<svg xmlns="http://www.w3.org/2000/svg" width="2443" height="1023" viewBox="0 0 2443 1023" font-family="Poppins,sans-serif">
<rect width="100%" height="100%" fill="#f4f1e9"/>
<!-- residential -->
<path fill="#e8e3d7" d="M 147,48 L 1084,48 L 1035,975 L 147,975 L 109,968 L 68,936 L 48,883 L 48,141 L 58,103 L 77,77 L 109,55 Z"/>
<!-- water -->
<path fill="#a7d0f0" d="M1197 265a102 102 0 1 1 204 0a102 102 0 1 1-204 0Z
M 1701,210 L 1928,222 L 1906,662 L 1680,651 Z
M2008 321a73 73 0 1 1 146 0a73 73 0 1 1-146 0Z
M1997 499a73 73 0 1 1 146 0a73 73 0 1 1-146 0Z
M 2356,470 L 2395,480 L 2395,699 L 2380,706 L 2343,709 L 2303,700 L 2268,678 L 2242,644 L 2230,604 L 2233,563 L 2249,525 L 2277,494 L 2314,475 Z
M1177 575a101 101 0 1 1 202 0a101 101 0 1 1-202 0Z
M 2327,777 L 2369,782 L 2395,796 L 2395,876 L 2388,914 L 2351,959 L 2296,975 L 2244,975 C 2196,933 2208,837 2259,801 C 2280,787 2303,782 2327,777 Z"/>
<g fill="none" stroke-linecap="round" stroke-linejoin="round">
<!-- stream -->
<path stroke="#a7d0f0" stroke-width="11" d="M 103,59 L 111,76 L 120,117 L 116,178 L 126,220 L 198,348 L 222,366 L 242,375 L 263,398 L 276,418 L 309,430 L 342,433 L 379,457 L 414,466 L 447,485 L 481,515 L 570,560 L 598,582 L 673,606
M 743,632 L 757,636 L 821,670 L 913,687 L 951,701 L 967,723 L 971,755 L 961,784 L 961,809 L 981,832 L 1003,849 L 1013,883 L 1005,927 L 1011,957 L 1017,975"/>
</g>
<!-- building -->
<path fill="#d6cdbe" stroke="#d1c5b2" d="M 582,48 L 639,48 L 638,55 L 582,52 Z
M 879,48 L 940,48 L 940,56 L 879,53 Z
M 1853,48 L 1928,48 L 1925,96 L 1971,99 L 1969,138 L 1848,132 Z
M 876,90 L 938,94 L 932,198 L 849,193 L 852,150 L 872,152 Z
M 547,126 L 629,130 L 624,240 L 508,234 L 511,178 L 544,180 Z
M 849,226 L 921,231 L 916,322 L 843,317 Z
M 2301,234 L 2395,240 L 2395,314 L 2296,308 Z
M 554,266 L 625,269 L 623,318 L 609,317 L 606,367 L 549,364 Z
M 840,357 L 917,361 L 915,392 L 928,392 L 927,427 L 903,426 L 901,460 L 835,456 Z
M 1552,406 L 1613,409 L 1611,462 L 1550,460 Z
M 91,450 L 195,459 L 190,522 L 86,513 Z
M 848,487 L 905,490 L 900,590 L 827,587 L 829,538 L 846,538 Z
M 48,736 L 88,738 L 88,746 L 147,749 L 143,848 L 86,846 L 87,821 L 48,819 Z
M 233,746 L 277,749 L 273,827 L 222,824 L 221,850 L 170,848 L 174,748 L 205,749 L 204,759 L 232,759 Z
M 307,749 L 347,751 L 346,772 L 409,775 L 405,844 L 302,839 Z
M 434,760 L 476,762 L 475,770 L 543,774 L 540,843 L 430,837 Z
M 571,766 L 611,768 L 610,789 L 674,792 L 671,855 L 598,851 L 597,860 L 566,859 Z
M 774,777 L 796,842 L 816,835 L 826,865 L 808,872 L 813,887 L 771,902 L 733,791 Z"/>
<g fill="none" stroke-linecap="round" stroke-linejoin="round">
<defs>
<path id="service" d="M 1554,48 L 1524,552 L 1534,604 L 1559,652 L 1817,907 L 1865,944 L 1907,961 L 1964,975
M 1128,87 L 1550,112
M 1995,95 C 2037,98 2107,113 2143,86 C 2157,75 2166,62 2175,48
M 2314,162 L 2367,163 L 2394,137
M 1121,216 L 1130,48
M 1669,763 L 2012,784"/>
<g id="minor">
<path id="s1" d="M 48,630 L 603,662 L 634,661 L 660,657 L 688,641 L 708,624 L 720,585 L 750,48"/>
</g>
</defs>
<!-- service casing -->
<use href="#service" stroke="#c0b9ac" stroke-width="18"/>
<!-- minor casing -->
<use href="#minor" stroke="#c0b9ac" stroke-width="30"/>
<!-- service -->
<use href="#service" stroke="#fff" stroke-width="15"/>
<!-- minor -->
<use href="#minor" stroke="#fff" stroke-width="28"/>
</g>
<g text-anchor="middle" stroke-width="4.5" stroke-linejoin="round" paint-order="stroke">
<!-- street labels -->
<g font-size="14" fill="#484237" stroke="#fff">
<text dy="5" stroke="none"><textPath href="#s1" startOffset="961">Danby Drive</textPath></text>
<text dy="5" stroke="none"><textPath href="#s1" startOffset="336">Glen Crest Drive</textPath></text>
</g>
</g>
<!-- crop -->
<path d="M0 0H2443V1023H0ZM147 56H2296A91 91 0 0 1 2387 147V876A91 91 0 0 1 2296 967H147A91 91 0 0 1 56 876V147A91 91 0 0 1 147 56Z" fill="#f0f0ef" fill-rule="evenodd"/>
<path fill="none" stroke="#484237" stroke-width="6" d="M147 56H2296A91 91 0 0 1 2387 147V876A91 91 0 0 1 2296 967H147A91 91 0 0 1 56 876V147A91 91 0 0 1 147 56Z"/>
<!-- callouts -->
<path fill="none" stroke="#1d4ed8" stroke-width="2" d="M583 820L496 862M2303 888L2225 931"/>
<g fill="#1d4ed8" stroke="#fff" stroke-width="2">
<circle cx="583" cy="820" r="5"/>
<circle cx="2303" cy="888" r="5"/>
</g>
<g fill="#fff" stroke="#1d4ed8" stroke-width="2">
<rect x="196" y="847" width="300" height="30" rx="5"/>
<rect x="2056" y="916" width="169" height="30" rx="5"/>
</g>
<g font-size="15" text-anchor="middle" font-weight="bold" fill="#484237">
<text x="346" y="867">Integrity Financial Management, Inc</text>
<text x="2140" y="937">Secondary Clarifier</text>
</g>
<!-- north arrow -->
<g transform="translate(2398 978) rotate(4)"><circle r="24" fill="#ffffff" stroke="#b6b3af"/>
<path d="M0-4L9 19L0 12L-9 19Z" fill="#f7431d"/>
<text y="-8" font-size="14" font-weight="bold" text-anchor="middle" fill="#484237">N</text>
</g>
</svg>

== == ==

> _Action item_
Restate each line of the records above without any deviation.

> _Solution to this exercise_
<svg xmlns="http://www.w3.org/2000/svg" width="2443" height="1023" viewBox="0 0 2443 1023" font-family="Poppins,sans-serif">
<rect width="100%" height="100%" fill="#f4f1e9"/>
<!-- residential -->
<path fill="#e8e3d7" d="M 147,48 L 1084,48 L 1035,975 L 147,975 L 109,968 L 68,936 L 48,883 L 48,141 L 58,103 L 77,77 L 109,55 Z"/>
<!-- water -->
<path fill="#a7d0f0" d="M1197 265a102 102 0 1 1 204 0a102 102 0 1 1-204 0Z
M 1701,210 L 1928,222 L 1906,662 L 1680,651 Z
M2008 321a73 73 0 1 1 146 0a73 73 0 1 1-146 0Z
M1997 499a73 73 0 1 1 146 0a73 73 0 1 1-146 0Z
M 2356,470 L 2395,480 L 2395,699 L 2380,706 L 2343,709 L 2303,700 L 2268,678 L 2242,644 L 2230,604 L 2233,563 L 2249,525 L 2277,494 L 2314,475 Z
M1177 575a101 101 0 1 1 202 0a101 101 0 1 1-202 0Z
M 2327,777 L 2369,782 L 2395,796 L 2395,876 L 2388,914 L 2351,959 L 2296,975 L 2244,975 C 2196,933 2208,837 2259,801 C 2280,787 2303,782 2327,777 Z"/>
<g fill="none" stroke-linecap="round" stroke-linejoin="round">
<!-- stream -->
<path stroke="#a7d0f0" stroke-width="11" d="M 103,59 L 111,76 L 120,117 L 116,178 L 126,220 L 198,348 L 222,366 L 242,375 L 263,398 L 276,418 L 309,430 L 342,433 L 379,457 L 414,466 L 447,485 L 481,515 L 570,560 L 598,582 L 673,606
M 743,632 L 757,636 L 821,670 L 913,687 L 951,701 L 967,723 L 971,755 L 961,784 L 961,809 L 981,832 L 1003,849 L 1013,883 L 1005,927 L 1011,957 L 1017,975"/>
</g>
<!-- building -->
<path fill="#d6cdbe" stroke="#d1c5b2" d="M 582,48 L 639,48 L 638,55 L 582,52 Z
M 879,48 L 940,48 L 940,56 L 879,53 Z
M 1853,48 L 1928,48 L 1925,96 L 1971,99 L 1969,138 L 1848,132 Z
M 876,90 L 938,94 L 932,198 L 849,193 L 852,150 L 872,152 Z
M 547,126 L 629,130 L 624,240 L 508,234 L 511,178 L 544,180 Z
M 849,226 L 921,231 L 916,322 L 843,317 Z
M 2301,234 L 2395,240 L 2395,314 L 2296,308 Z
M 554,266 L 625,269 L 623,318 L 609,317 L 606,367 L 549,364 Z
M 840,357 L 917,361 L 915,392 L 928,392 L 927,427 L 903,426 L 901,460 L 835,456 Z
M 1552,406 L 1613,409 L 1611,462 L 1550,460 Z
M 91,450 L 195,459 L 190,522 L 86,513 Z
M 848,487 L 905,490 L 900,590 L 827,587 L 829,538 L 846,538 Z
M 48,736 L 88,738 L 88,746 L 147,749 L 143,848 L 86,846 L 87,821 L 48,819 Z
M 233,746 L 277,749 L 273,827 L 222,824 L 221,850 L 170,848 L 174,748 L 205,749 L 204,759 L 232,759 Z
M 307,749 L 347,751 L 346,772 L 409,775 L 405,844 L 302,839 Z
M 434,760 L 476,762 L 475,770 L 543,774 L 540,843 L 430,837 Z
M 571,766 L 611,768 L 610,789 L 674,792 L 671,855 L 598,851 L 597,860 L 566,859 Z
M 774,777 L 796,842 L 816,835 L 826,865 L 808,872 L 813,887 L 771,902 L 733,791 Z"/>
<g fill="none" stroke-linecap="round" stroke-linejoin="round">
<defs>
<path id="service" d="M 1554,48 L 1524,552 L 1534,604 L 1559,652 L 1817,907 L 1865,944 L 1907,961 L 1964,975
M 1128,87 L 1550,112
M 1995,95 C 2037,98 2107,113 2143,86 C 2157,75 2166,62 2175,48
M 2314,162 L 2367,163 L 2394,137
M 1121,216 L 1130,48
M 1669,763 L 2012,784"/>
<g id="minor">
<path id="s1" d="M 48,630 L 603,662 L 634,661 L 660,657 L 688,641 L 708,624 L 720,585 L 750,48"/>
</g>
</defs>
<!-- service casing -->
<use href="#service" stroke="#c0b9ac" stroke-width="18"/>
<!-- minor casing -->
<use href="#minor" stroke="#c0b9ac" stroke-width="30"/>
<!-- service -->
<use href="#service" stroke="#fff" stroke-width="15"/>
<!-- minor -->
<use href="#minor" stroke="#fff" stroke-width="28"/>
</g>
<g text-anchor="middle" stroke-width="4.5" stroke-linejoin="round" paint-order="stroke">
<!-- street labels -->
<g font-size="14" fill="#484237" stroke="#fff">
<text dy="5" stroke="none"><textPath href="#s1" startOffset="961">Danby Drive</textPath></text>
<text dy="5" stroke="none"><textPath href="#s1" startOffset="336">Glen Crest Drive</textPath></text>
</g>
</g>
<!-- crop -->
<path d="M0 0H2443V1023H0ZM147 56H2296A91 91 0 0 1 2387 147V876A91 91 0 0 1 2296 967H147A91 91 0 0 1 56 876V147A91 91 0 0 1 147 56Z" fill="#f0f0ef" fill-rule="evenodd"/>
<path fill="none" stroke="#484237" stroke-width="6" d="M147 56H2296A91 91 0 0 1 2387 147V876A91 91 0 0 1 2296 967H147A91 91 0 0 1 56 876V147A91 91 0 0 1 147 56Z"/>
<!-- callouts -->
<path fill="none" stroke="#1d4ed8" stroke-width="2" d="M583 820L496 862M2303 888L2225 931"/>
<g fill="#1d4ed8" stroke="#fff" stroke-width="2">
<circle cx="583" cy="820" r="5"/>
<circle cx="2303" cy="888" r="5"/>
</g>
<g fill="#fff" stroke="#1d4ed8" stroke-width="2">
<rect x="196" y="847" width="300" height="30" rx="5"/>
<rect x="2056" y="916" width="169" height="30" rx="5"/>
</g>
<g font-size="15" text-anchor="middle" font-weight="bold" fill="#484237">
<text x="346" y="867">Integrity Financial Management, Inc</text>
<text x="2140" y="937">Secondary Clarifier</text>
</g>
<!-- north arrow -->
<g transform="translate(2398 978) rotate(4)"><circle r="24" fill="#ffffff" stroke="#b6b3af"/>
<path d="M0-4L9 19L0 12L-9 19Z" fill="#f7431d"/>
<text y="-8" font-size="14" font-weight="bold" text-anchor="middle" fill="#484237">N</text>
</g>
</svg>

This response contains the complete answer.